The M2, called broad money, grew 6.7 percent in August from a year earlier, marking the identical growth rate with the previous month and the highest since January last year, according to the Bank of Korea (BOK).

The fast increase came as the BOK refrained from altering its policy rate since the bank raised it to the current rate of 1.50 percent in November last year from an all-time low of 1.25 percent.

Money supply in the household sector fell for the first time in five and a half years, but it was attributed to demand to purchase new home amid the near-record-low borrowing cost.

The government unveiled a set of measures to curb speculative investment in the real estate market, but households continued to buy new home with saved money as well as borrowed money.

The M1, dubbed narrow money, increased 4 percent in August from a year ago.

The M1 refers to currency in circulation, demand deposits and transferable savings deposits equivalent to cash.

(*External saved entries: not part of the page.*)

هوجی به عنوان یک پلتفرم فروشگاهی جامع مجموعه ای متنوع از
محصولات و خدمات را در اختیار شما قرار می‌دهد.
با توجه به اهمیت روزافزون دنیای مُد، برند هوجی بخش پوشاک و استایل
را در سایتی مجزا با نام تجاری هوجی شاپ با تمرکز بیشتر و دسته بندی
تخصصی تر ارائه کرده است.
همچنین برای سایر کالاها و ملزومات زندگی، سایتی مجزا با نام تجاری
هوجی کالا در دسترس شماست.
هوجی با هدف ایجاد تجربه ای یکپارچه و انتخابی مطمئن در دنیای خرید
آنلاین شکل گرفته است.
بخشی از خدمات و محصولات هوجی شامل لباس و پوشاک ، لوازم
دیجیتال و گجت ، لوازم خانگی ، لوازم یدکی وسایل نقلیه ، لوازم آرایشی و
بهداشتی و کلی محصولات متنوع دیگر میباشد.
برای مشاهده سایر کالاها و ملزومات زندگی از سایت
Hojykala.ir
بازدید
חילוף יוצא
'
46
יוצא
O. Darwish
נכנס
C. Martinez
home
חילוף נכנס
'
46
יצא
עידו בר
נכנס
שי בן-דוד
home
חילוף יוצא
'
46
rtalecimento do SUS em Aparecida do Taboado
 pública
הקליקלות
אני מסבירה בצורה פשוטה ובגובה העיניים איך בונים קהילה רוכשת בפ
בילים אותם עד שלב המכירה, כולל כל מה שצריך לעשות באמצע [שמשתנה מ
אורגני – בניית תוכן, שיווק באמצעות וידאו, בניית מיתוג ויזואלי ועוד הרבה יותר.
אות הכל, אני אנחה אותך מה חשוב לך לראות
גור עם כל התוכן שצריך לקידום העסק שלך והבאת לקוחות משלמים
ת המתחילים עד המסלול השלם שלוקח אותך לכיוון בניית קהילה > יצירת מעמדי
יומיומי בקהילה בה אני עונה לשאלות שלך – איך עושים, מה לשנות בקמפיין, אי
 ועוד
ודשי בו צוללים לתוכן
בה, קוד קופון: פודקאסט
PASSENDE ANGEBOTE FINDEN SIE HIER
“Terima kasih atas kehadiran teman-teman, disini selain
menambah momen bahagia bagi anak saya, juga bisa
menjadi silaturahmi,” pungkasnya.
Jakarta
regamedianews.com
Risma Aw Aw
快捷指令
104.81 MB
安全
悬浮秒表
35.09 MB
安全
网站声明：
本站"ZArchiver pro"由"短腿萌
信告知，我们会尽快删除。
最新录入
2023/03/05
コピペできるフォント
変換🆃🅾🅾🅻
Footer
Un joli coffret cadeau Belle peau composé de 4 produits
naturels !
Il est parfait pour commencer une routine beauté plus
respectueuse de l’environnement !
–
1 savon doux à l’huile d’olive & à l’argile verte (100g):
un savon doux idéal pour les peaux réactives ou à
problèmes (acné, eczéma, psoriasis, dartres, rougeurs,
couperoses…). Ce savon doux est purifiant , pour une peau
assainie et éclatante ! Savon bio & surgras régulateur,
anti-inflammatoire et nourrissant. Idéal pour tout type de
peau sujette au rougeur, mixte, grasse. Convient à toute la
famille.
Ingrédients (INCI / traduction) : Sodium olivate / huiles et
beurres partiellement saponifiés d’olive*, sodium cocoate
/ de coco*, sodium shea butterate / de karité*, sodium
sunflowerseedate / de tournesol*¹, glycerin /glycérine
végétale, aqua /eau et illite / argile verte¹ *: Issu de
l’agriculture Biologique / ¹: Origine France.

The M2 adds money market funds, time deposits and financial products that mature in less than two years to M1.

Liquidity of financial institutions, called Lf, expanded 7.1 percent in the cited period. The year-over-year expansion of liquidity aggregate, the broadest measures of money supply, was 6.2 percent.

The Lf includes financial products with a maturity of more than two years and liquidity at insurers and brokerages along with M2. The liquidity aggregate adds state and corporate bonds to the Lf.